Tuesday, December 05, 2006

10 signs you drank too much the night before

1. You wake up at 6am. WIDE awake.

2. By the time the alarm clock goes off, you're in sleeping mode. It takes you a few whacks of said clock before you remember: when it shrieks at you, it's time to get up.

3. You forget (for once) that you cunningly set your clock 15 minutes ahead (months ago), and thus manage to get up in time anyway. Hooray!

4. You feel dizzy-ish when you stand up.

5. You remember leaving a self-pitying, self-indulgent comment on someone's blog at 1am.

6. You remember that you somehow posted it twice. You'd like to apologise, but you're too embarassed, as this will entail leaving YET ANOTHER COMMENT.

7. You are relieved rather than annoyed that you've left your bike at the train station. This means you can get a cab to the station. Walking not an option.

8. In the cab, you reach into your bag for your sunglasses and pull out a plastic wineglass.

9. Mental check: WHAT DID I SAY AND WHO DID I SAY IT TO? Nothing too bad springs to mind. But nothing too scintillating either.

10. You thank [Divine Being of choice] that you are happily partnered (married even!) and therefore don't have to worry about who you might have unwisely kissed or inappropriately flirted with.

6 comments:

audrey said...

I once unwisely mixed cheap wine with vodka and promptly blacked out. Unfortunately, we were taping the party to send to a friend overseas. There's nothing quite as bad as having your drunken hideousness captured on tape and having no recollection of having done any of it. Of course, you could then find out that you'd spilt coffee all through the host's spare bed and wandered around in your knickers for awhile.

Anonymous said...

My godawful far-too-conscious hungover awakenings tend to take place at 4am, and not 6am. I have solved this problem of late by simply falling asleep before I drink enough to become hungover. I am old. And sad.

meva said...

5. and 6. Sooooo embarrassing. Thank god noone one really knows me in bloggerville.

But I think no. 8 is my favourite!

Great post!

redcap said...

The plastic wine glass is gold :) And I feel your pain with the drunken commenting on blogs. Been there, stuffed that up.

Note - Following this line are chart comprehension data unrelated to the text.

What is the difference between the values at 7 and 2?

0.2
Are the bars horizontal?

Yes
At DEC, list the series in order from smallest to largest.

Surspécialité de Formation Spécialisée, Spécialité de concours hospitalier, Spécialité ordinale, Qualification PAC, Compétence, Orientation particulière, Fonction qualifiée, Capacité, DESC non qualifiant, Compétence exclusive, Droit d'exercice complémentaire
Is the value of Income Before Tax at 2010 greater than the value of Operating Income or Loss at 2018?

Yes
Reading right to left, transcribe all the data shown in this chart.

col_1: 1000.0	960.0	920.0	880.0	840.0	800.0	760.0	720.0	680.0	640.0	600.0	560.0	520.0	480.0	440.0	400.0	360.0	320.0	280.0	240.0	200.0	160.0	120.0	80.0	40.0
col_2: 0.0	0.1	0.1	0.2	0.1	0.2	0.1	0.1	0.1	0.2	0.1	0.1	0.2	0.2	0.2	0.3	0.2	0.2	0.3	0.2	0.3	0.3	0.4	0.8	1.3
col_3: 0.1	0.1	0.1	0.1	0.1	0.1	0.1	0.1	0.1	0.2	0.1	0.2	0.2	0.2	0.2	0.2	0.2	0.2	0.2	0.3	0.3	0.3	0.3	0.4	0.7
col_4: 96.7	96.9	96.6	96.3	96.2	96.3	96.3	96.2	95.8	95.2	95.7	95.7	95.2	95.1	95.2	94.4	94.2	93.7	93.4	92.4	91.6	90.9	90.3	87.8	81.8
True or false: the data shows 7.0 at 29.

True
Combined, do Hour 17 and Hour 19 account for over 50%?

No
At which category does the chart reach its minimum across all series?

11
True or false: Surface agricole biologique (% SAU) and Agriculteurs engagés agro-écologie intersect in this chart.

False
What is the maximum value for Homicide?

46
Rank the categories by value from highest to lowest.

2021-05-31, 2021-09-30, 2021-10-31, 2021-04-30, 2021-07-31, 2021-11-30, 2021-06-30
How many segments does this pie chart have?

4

These days, when I wake up on the morning after the night before, I have to think about who I had a barney with. I'm sorry to say that I've become very argumentative in my old age.

Anonymous said...

You wake up at 6 am!

A dead giveaway. Every time.

Ariel said...

Audrey: That sounds hideous. I could perhaps counter the 'nothing quite so bad' and make you feel better ... but I have so many bad anecdotes to chosse from. That's a killer, though.

Kate: I think part of the reason I was so hungover that morning is that I so very rarely drink that much these days. I usually fall assleep/go home early too, these days.

Meva and Recap: I'm glad it's not just me who has done 5 and 8. It used to be ill-thought-out phone calls (then text messages) to love interests. Now it's just enroaching on other people's domains with my ramblings.

Third Cat: I do wonder: why is it that a hangover makes you wide awake at the very time you feel awful and most want to sleep? Divine punishment?

I have another Christmas party tonight ... arrgh!